▶ INFORMATION PROVIDED:
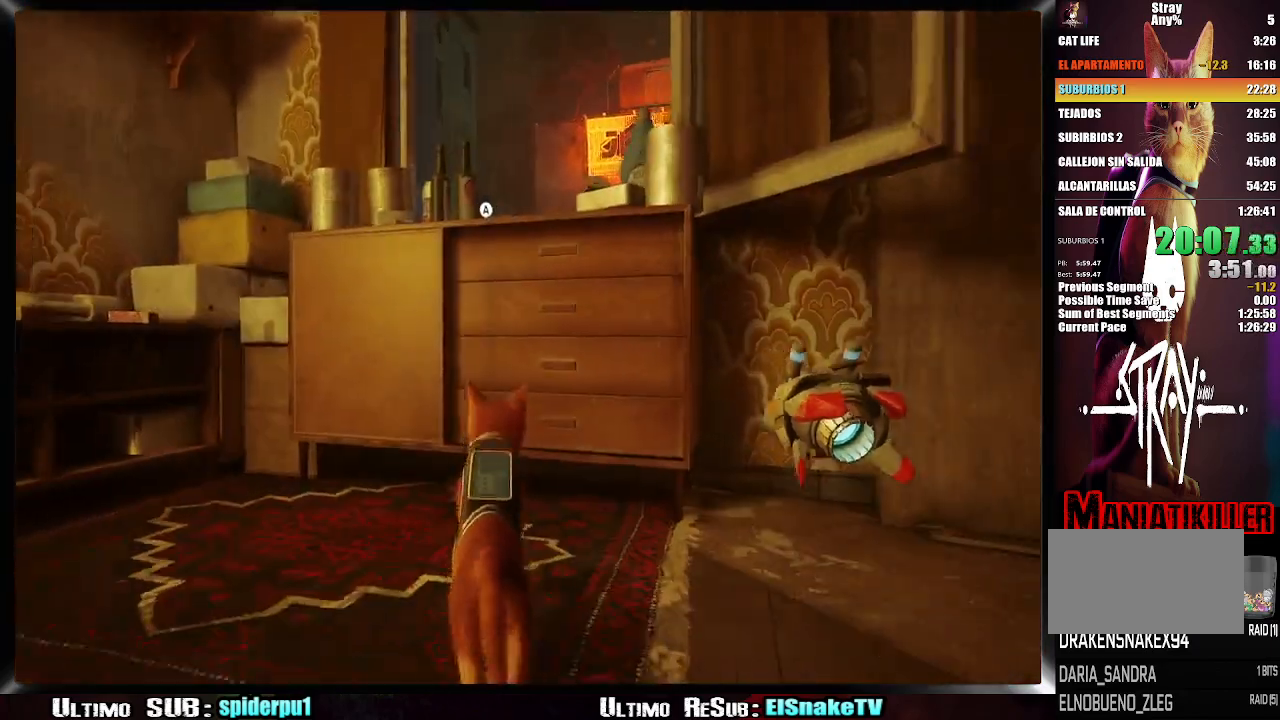
{"buttons": ["R2"], "left_stick": "up", "right_stick": "center", "events": []}
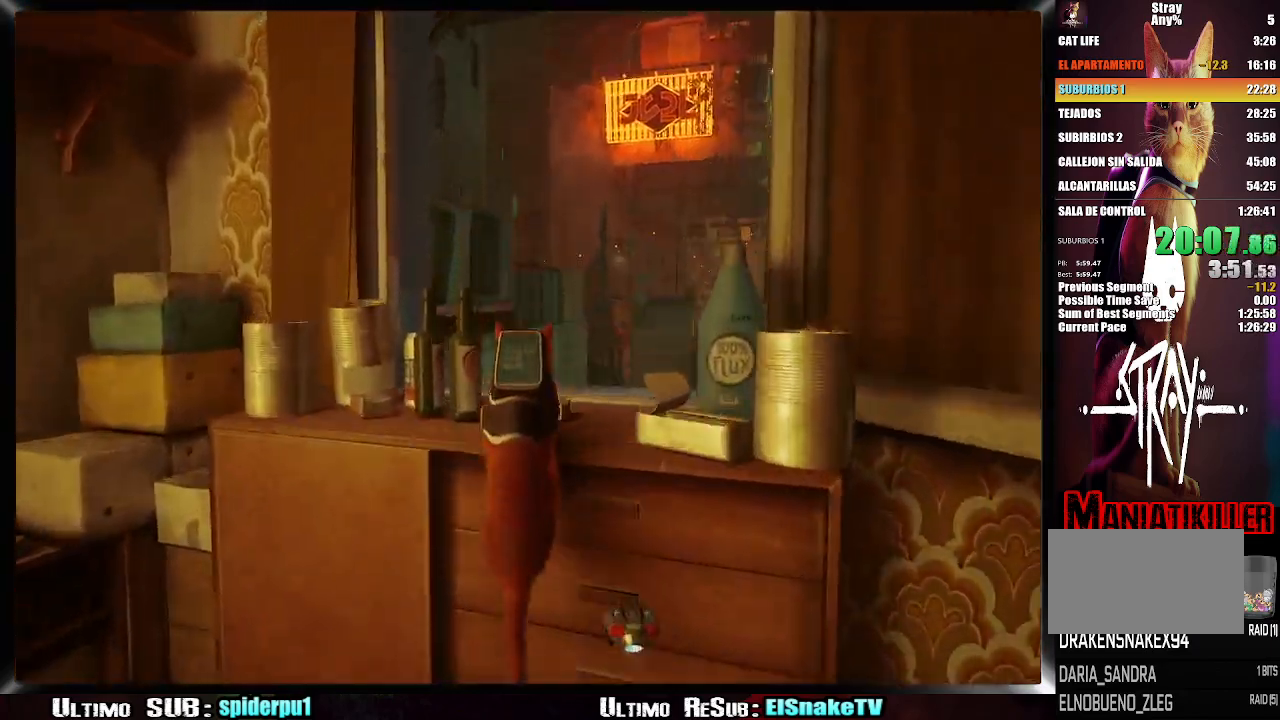
{"buttons": ["R2"], "left_stick": "up", "right_stick": "center", "events": []}
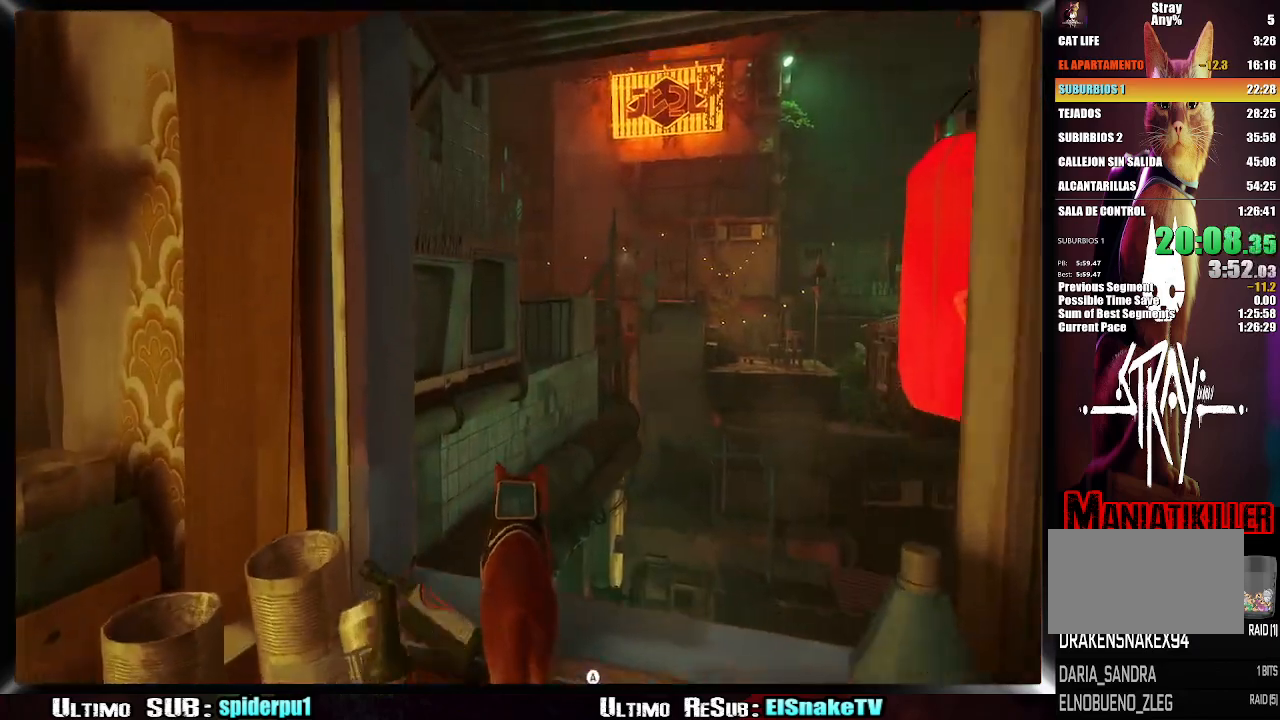
{"buttons": ["R2"], "left_stick": "up", "right_stick": "center", "events": [[350, "CROSS", "down"], [433, "CROSS", "up"]]}
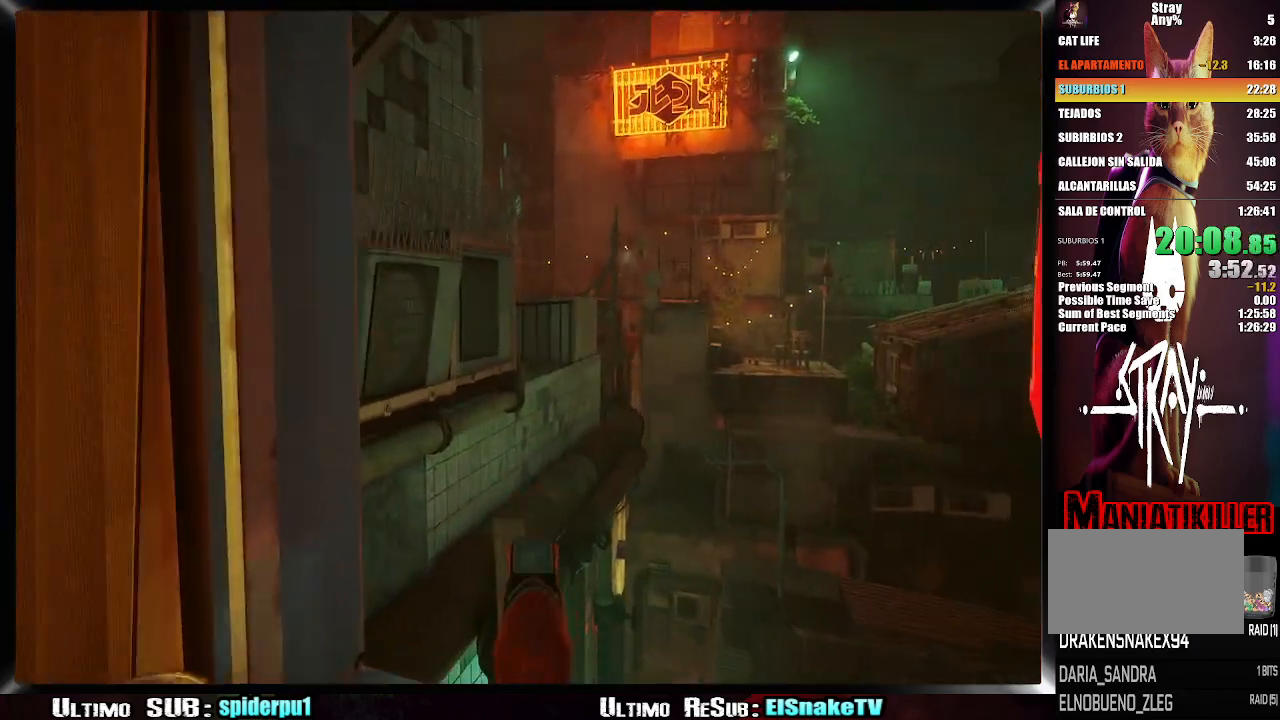
{"buttons": ["R2"], "left_stick": "up", "right_stick": "center", "events": []}
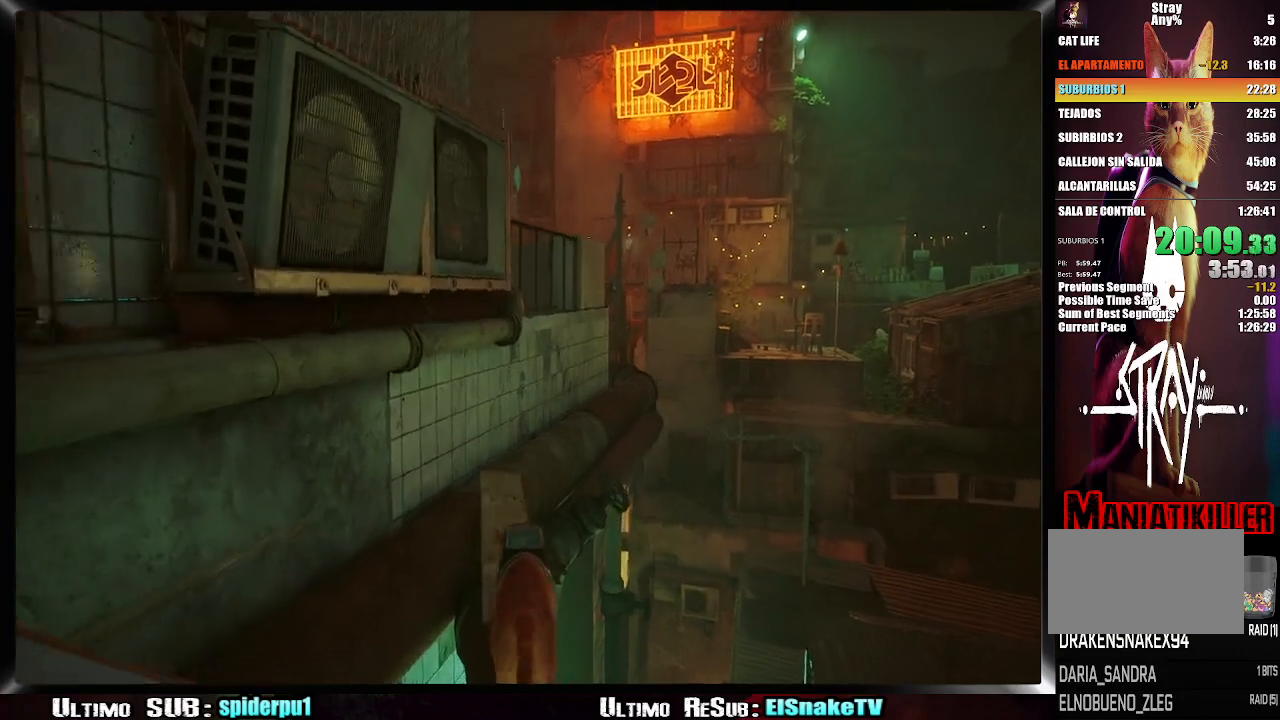
{"buttons": ["R2"], "left_stick": "up", "right_stick": "center", "events": []}
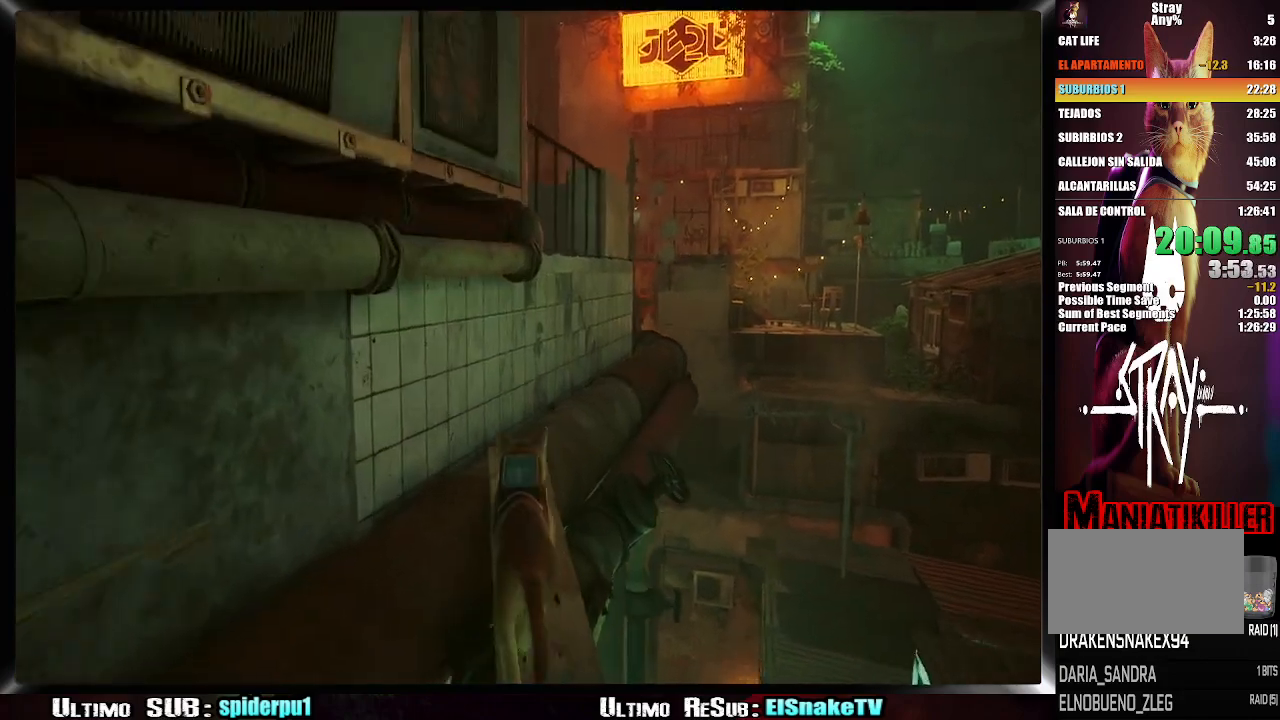
{"buttons": ["R2"], "left_stick": "up", "right_stick": "center", "events": []}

▶ WORK TO COMPLETE:
The answer must be an exact reproduction of the records, with every picture left out.

▶ PROBLEM SOLUTION:
{"buttons": ["R2"], "left_stick": "up", "right_stick": "center", "events": []}
{"buttons": ["R2"], "left_stick": "up", "right_stick": "center", "events": []}
{"buttons": ["R2"], "left_stick": "up", "right_stick": "center", "events": [[350, "CROSS", "down"], [433, "CROSS", "up"]]}
{"buttons": ["R2"], "left_stick": "up", "right_stick": "center", "events": []}
{"buttons": ["R2"], "left_stick": "up", "right_stick": "center", "events": []}
{"buttons": ["R2"], "left_stick": "up", "right_stick": "center", "events": []}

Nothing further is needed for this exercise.